*** Opening Listed entries ***

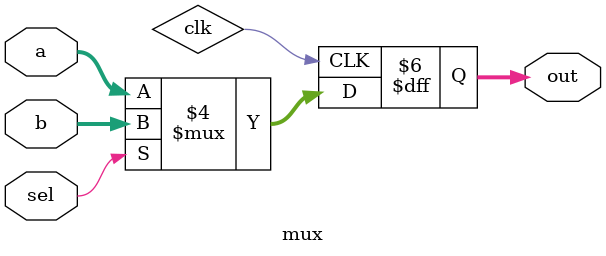
<source format=v>
module mux( 
input [4:0] a, b,
input sel,
output [4:0] out );
// When sel=0, assign a to out. 
// When sel=1, assign b to out. 
always @(posedge clk)
begin
  if (sel==0) out <= a;
  else out <= b;
end
endmodule

</source>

*** Closing Listed entries ***

• Activity:
What is wanted is a verbatim transcription of every record above, pictures excluded.

• Solution below:
<source format=v>
module mux( 
input [4:0] a, b,
input sel,
output [4:0] out );
// When sel=0, assign a to out. 
// When sel=1, assign b to out. 
always @(posedge clk)
begin
  if (sel==0) out <= a;
  else out <= b;
end
endmodule

</source>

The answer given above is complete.